START Text under study
Why some people are more likely to end relationships over politics

Posted on Posted in Books, Ethics, News and Politics, Values

The divide in political ideology is drawing much attention lately as this election season raises these issues to a fever pitch. Lately I’ve read a series of articles and personal stories describing how people are ending personal relationships over political disagreements. One article reported a survey result that 15% of people reported recently ending a friendship due to politics and discussions on social media. I’m not among this group; the concept is foreign to me* but I find it fascinating and, of course, a little saddening.

Clearly, some people seem to be more likely to feel upset and end personal relationships over intellectual disagreements and other people, like me, are mostly unaffected by this frequent occurrence.

Why is it that many people do not separate intellectual debate on issues from emotion-based relationships with individuals. It’s that “I can’t be good friends with you if you disagree with me on fundamental issues” mentality. It’s the same sentiment expressed in the New Testament bible verse “Do not be yoked together with unbelievers. For what do righteousness and wickedness have in common? Or what fellowship can light have with darkness?”. In contrast, there are people like me who embrace diversity and seek it out. I’ve actually spent considerable time deliberating on that bible verse and I reject it completely.

In addition, I’ve also written recently about how the level of formal education seems to be highly correlated with political leanings, at least in this election cycle. Is this coincidental or are these factors related? Why does the inability to separate politics from relationships anecdotally appear to be more prevalent in people with lower levels of formal education? At first this seems unlikely; perhaps even a bigoted theory I have spun. Yet I often notice within my own circle of family and friends that those with a higher level of formal education are more likely to be unaffected by inter-personal political disagreements based on ideology. In contrast, those with lower levels of education seem more likely to allow a political disagreement affect their feelings about a relationship.
END Text under study
START Record extracts
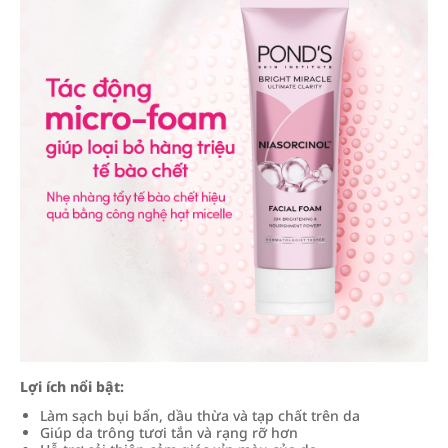
Lợi ích nổi bật:
Làm sạch bụi bẩn, dầu thừa và tạp chất trên da
Giúp da trông tươi tắn và rạng rỡ hơn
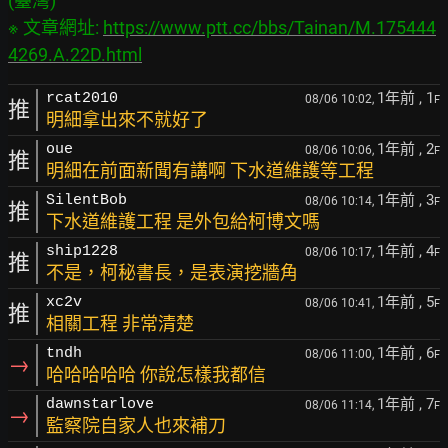
(臺灣)

※ 文章網址: 
https://www.ptt.cc/bbs/Tainan/M.175444
4269.A.22D.html
1年前
, 1
rcat2010
08/06 10:02,
F
推
明細拿出來不就好了
1年前
, 2
oue
08/06 10:06,
F
推
明細在前面新聞有講啊 下水道維護等工程
1年前
, 3
SilentBob
08/06 10:14,
F
推
下水道維護工程 是外包給柯博文嗎
1年前
, 4
ship1228
08/06 10:17,
F
推
不是，柯秘書長，是表演挖牆角
1年前
, 5
xc2v
08/06 10:41,
F
推
相關工程 非常清楚
1年前
, 6
tndh
08/06 11:00,
F
→
哈哈哈哈哈 你說怎樣我都信
1年前
, 7
dawnstarlove
08/06 11:14,
F
→
監察院自家人也來補刀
END Record extracts
Work order => In the post about ending relationships over politics, what share of people reported recently ending a friendship because of politics? The lines above play no part here.

Output of the exercise => 15%